Mark Landler
WASHINGTON: Just as the American financial crisis has gone global, so has the rescue effort.
On Wednesday, the International Monetary Fund announced it would lend up to $100 billion to healthy countries that are having trouble borrowing as a result of the turmoil in the global markets. And the Federal Reserve said it would commit up to $30 billion each to Brazil, Mexico, South Korea and Singapore, to enable those countries to more easily swap their currencies for dollars.
The coordinated measures are meant to restore confidence in emerging markets, where stocks and currencies have plunged in recent days as hedge funds and other investors pull out.
Shares and currencies surged in places like São Paulo and Mexico City on Wednesday after the news.
"It would just be a huge, unfortunate mistake if we allowed the stresses of the financial systems in the United States and Europe to spill over and unintentionally undermine these economies," said Charles Dallara, the managing director of the Institute of International Finance, a group of more than 300 global banks that pushed for the measures.
Already, fragile economies in Iceland, Hungary and Ukraine have almost collapsed, and are receiving emergency loans from the fund.
This new program potentially one of the largest in the fund's history is intended for countries with more sound finances and solid growth that suddenly face the threat of corporate or even government defaults as foreign investors flee.
Countries in this category, including Brazil, Mexico and South Korea, depend on foreign capital to finance trade and investments. Some have also borrowed heavily in foreign currencies, and the sharp declines in their own currencies make those debts much harder to repay.
Under the program, countries could borrow five times the amount they are normally entitled to $25 billion, in Brazil's case without the strict conditions that normally accompany such loans. While the loans are for just three months, they can be rolled over three times, giving the countries close to a year to cover shortfalls.
The loans will carry none of the strings that usually accompany fund money, including demands to raise interest rates and cut public spending.
The Fed's move will allow South Korea, Singapore, Mexico and Brazil to increase the supply of scarce dollars circulating in those markets.

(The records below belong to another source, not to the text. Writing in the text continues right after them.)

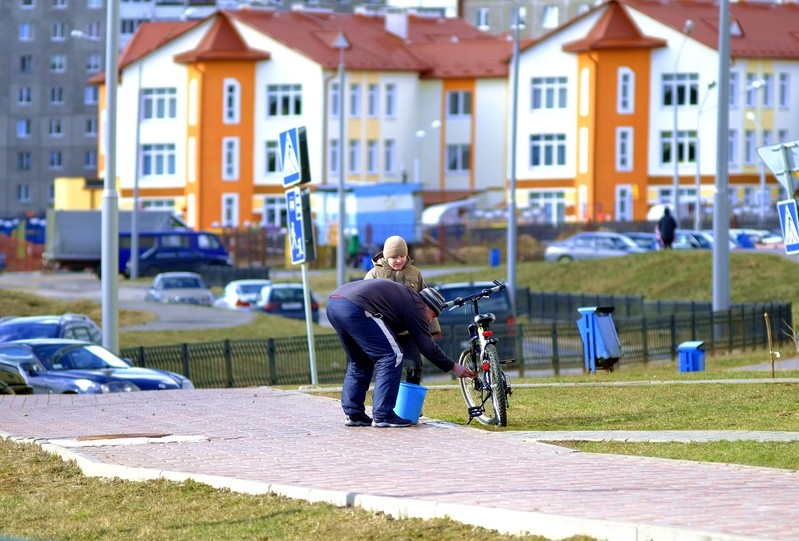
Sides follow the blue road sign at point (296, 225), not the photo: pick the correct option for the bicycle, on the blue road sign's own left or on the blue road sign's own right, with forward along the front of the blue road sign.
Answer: on the blue road sign's own left

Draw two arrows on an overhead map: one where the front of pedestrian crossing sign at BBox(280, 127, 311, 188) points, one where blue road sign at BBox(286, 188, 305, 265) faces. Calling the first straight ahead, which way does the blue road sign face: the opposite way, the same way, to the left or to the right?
the same way

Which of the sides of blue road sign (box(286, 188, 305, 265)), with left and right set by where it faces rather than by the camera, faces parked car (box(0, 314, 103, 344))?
right

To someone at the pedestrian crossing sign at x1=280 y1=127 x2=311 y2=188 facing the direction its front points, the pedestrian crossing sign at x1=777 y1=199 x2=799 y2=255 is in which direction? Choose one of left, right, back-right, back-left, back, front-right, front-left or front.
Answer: back-left

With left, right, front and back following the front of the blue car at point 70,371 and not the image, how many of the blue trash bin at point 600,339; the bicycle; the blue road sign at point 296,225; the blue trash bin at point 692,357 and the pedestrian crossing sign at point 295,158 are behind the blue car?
0

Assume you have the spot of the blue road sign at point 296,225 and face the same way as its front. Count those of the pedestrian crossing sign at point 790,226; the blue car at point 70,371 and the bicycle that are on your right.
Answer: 1

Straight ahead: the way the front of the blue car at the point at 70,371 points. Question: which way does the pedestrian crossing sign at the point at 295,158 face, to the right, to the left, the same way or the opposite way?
to the right

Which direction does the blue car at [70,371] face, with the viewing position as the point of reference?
facing the viewer and to the right of the viewer

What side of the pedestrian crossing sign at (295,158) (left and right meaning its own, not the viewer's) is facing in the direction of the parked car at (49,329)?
right

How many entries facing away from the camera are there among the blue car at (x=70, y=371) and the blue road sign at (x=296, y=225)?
0

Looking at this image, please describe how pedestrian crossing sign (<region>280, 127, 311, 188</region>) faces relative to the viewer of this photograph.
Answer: facing the viewer and to the left of the viewer

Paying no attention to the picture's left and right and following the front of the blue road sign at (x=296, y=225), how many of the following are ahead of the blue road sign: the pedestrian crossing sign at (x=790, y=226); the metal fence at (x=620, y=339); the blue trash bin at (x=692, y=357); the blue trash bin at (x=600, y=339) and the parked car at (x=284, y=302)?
0

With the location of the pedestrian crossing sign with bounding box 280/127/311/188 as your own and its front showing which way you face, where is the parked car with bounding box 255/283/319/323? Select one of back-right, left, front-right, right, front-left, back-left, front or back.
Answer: back-right

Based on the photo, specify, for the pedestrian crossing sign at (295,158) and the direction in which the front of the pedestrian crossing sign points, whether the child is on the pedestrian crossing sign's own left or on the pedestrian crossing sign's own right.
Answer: on the pedestrian crossing sign's own left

The agreements are similar to swaps the Fed has set up with the Bank of Japan, the Reserve Bank of Australia, the European Central Bank and others to ease the credit crisis in developed economies.
The Fed welcomed the fund's initiative. And the Treasury secretary, Henry Paulson Jr., said the measures showed deepening international cooperation two weeks before a meeting of world leaders in Washington to discuss the crisis.
There had been rumors that the Fed and other central banks might help finance the fund's loan program. But Dallara said the Fed would have found that awkward, because the United States' contribution to the fund is channeled through the Treasury.
The fund said it would finance these loans with its own resources, which total about $200 billion. It is soliciting more money from countries with hefty foreign-exchange reserves, like China, Japan and oil exporters.
The fund has already agreed to lend $15.7 billion to Hungary, $16.5 billion to Ukraine and $2.1 billion to Iceland. It is in talks with Pakistan over a loan that could be even larger. The list of troubled countries will almost certainly grow.
"We probably will need more resources," said Dominique Strauss-Kahn, the fund's managing director, at a news conference. "There is no way the fund can solve the problem on its own."
The loan program greatly expands the fund's role in the crisis at a time when world leaders are starting a debate about how to fashion a new global financial framework. With Western countries burdened by their own costly rescue efforts, the fund seems likely to remain the major provider of support to emerging-market economies.
That prospect troubles some critics, who contend that the fund is prescribing the same radical measures that caused unnecessary pain in some Asian countries during that region's financial crisis a decade ago.
Iceland, they said, just raised its interest rate by 3 percentage points, to 18 percent, to try to stabilize its currency, which had been decimated after its banks failed. The interest-rate increase, fund officials said, was a condition of Iceland's emergency loan.
"They used the same vocabulary they used in past crises: that we need to restore confidence," said Joseph Stiglitz, a Nobel Prize-winning economist who used to be the chief economist of the World Bank. "It doesn't restore confidence; it just leads to further bankruptcies."
If the fund prescribes such remedies in a socially unstable country like Pakistan, he added, the risks would be enormous. Still, Stiglitz said he was encouraged by the new loan program.
The government of Hungary warned on Wednesday that taking a loan from the fund would place burdens on the public. A former central bank governor, Peter Akos Bod, said he worried that the fund would press Hungary to raise its interest rates, which are already high and which, he said, contributed to the habit of Hungarian companies and individuals of borrowing in foreign currencies.
Suspicion of the fund is a global phenomenon: the Korean government declared it would not take any loans. Feelings there are still raw from the Asian financial crisis, during which the fund forced South Korea and other countries to raise their interest rates sharply.
Strauss-Kahn, a former French finance minister, said he was aware of resistance stemming from the Asian crisis and was trying to tailor loans more closely to the conditions in the countries.